ADR-0020: Observability Strategy

Status

Accepted

Date

2025-11-28

Context

  • Anchorpipe recently added rate limiting, idempotency, and cron cleanup. These features require telemetry to confirm effectiveness and diagnose incidents.
  • Existing logging was inconsistent and metrics focused only on ingestion latency.
  • CI/CD requires visibility into health endpoints, Redis usage, and queue throughput before promoting releases.

Decision

Adopt a three-pillar observability plan:

  1. Logging
    • All server modules use the shared logger (@/lib/server/logger) which injects timestamps and request IDs.
    • Structured objects are logged instead of concatenated strings to ease parsing (e.g., logger.info('SIEM forwarding completed', { total, success, failed })).
    • Security-sensitive logs (HMAC auth) redact secrets but include repo IDs for auditing.
  2. Metrics
    • HTTP metrics captured via httpRequestDurationMs (Prometheus histogram) for /api/status, ingestion, and future critical routes.
    • Rate limit middleware exposes X-RateLimit-* headers while Redis counters power dashboards.
    • Background jobs (idempotency cleanup) log counts so they can be scraped via log-based metrics.
  3. Tracing / Telemetry
    • recordTelemetry is used for high-value events (api.status, ingestion flows).
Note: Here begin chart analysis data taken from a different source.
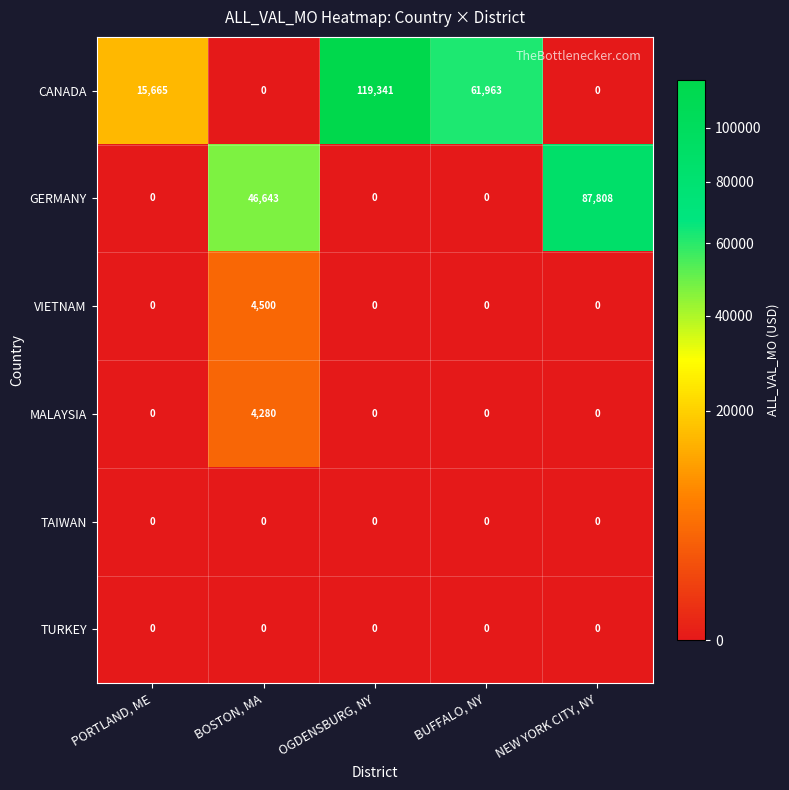

The MALAYSIA series shows -2415 at NEW YORK CITY, NY. True or false?

False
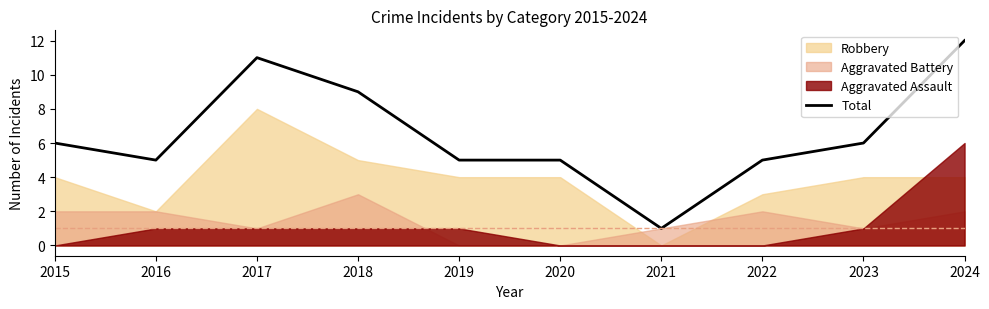

List the labels in order of value, largest first.

2024, 2017, 2018, 2015, 2023, 2016, 2019, 2020, 2022, 2021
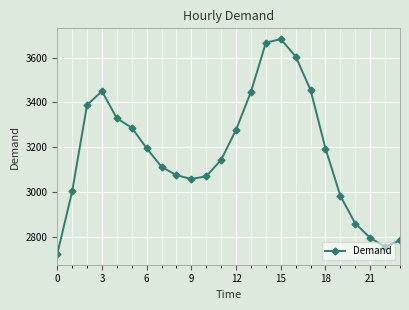

What is the value of the 4th point from the left?

3450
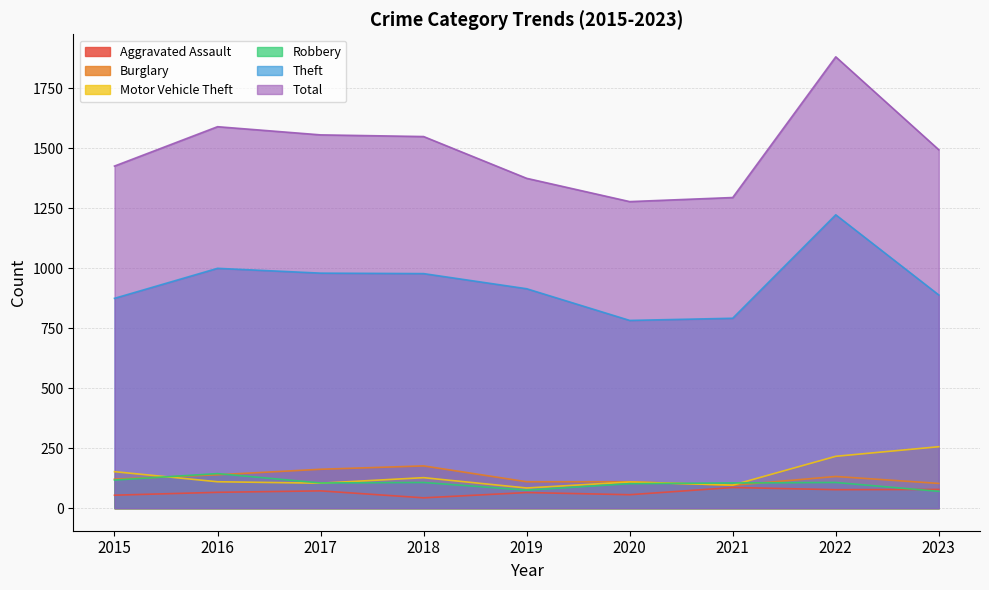

At which label is Aggravated Assault closest to 64?

2019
Each event stores request IDs and durations for correlation.
    • While distributed tracing is not yet deployed, the ADR mandates propagating x-request-id so later adoption of OTEL is straightforward.

Alternatives Considered

  1. Rely solely on third-party APM – rejected due to cost and the need for on-prem/self-hosting flexibility.
  2. Custom logging per module – rejected as it reintroduces inconsistency.

Consequences

Positive

  • Operators can correlate rate limit responses, ingestion outcomes, and cron jobs via shared IDs.
  • Metrics feed into alerts (e.g., ingestion latency spikes, failed SIEM forwarding) without per-team instrumentation.
  • Documentation for rate limiting, idempotency, and testing now references observability hooks so new contributors follow the pattern.

Negative

  • Additional maintenance to ensure new modules emit metrics.
  • Slight performance overhead from logging/metrics, mitigated by batching and async logging.

Implementation

  • Ensure middleware, ingestion route, SIEM forwarder, and GitHub App service log structured objects with requestId.
  • Expand Prometheus metrics in future milestones to include queue depth and Redis latency.
  • Track these decisions in the new architecture guides so docs, tests, and ADRs stay aligned.